By Wendy Wolf and Morgan Hynd
Published on Health Affairs
Most health foundations in states with federally facilitated health insurance marketplaces breathed a collective sigh of relief after the King v. Burwell Supreme Court ruling, which retained the availability of federal subsidies for health insurance coverage. In Maine, where 89 percent of people in Marketplace plans qualified for subsidies, this ruling ensures that individuals and families can keep affordable health plans and promotes stability in our private insurance market—at least in the short term.
As King v. Burwell recedes in the rear-view mirror, health funders need to focus our collective attention on the next set of fundamental threats to the Affordable Care Act’s (ACA’s) nascent successes.
We regularly hear about the frustration and heartbreak when navigators find the person they’re helping falls below the income threshold for the ACA subsidy. Every day, they cope with the tears and shattered hopes of lower-income people whose only option for affordable coverage is through Medicaid. National and local funders need to support robust advocacy efforts and policy research that motivates businesses, hospitals, and public officials to support Medicaid expansion in every state.
This is the very scenario that fueled the rapid growth in health care costs and in insurance premiums prior to the ACA. As long as sizeable numbers of people fall into the coverage gap, upward pressure on costs will continue this cost-shifting phenomenon that drives higher and higher insurance premiums.
And some of the better strategies within the ACA to rein in costs, such as the establishment of the Independent Payment Advisory Board (IPAB), have been continually assailed by groups, including the American Medical Association and some members of Congress. MeHAF, the Blue Cross and Blue Shield of Massachusetts Foundation , the Robert Wood Johnson Foundation , and the Commonwealth Fund are just a few of the health funders that have stepped up to the plate to work with public and private partners to advocate for payment reforms that can promote transparency, contain costs, and rationalize health care spending. This issue, in our view, is the most important linchpin to the ACA’s eventual success or failure.

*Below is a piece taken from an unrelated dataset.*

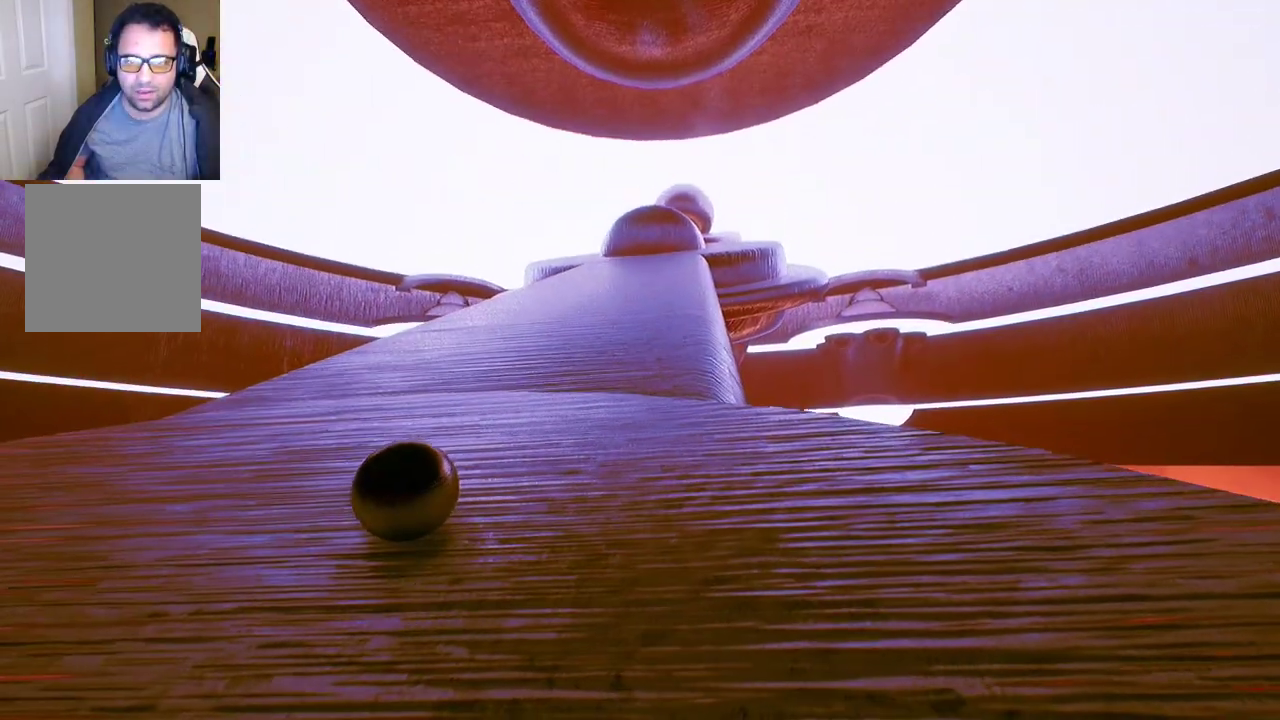
{"buttons": [], "left_stick": "up", "right_stick": "center", "events": []}
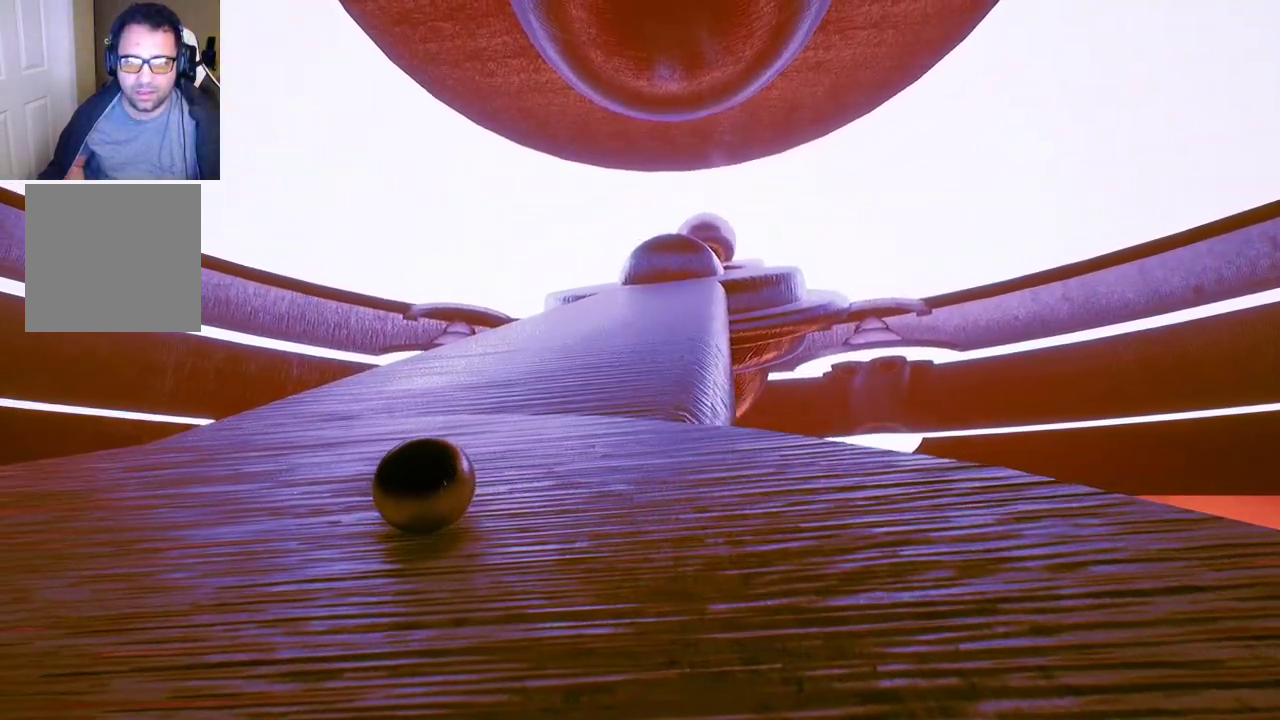
{"buttons": [], "left_stick": "up", "right_stick": "center", "events": []}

There’s no question that the ACA has been a game-changer in expanding access to affordable coverage and care for millions of Americans. But we’ve got a long way to go before we fundamentally transform our health care system to one that provides universal coverage and meets the Triple Aim of improving population health, enhancing the experience and outcomes for the patient, and reducing per capita cost.
The hourglass to control payment and costs is running out. Are health foundations up to the task?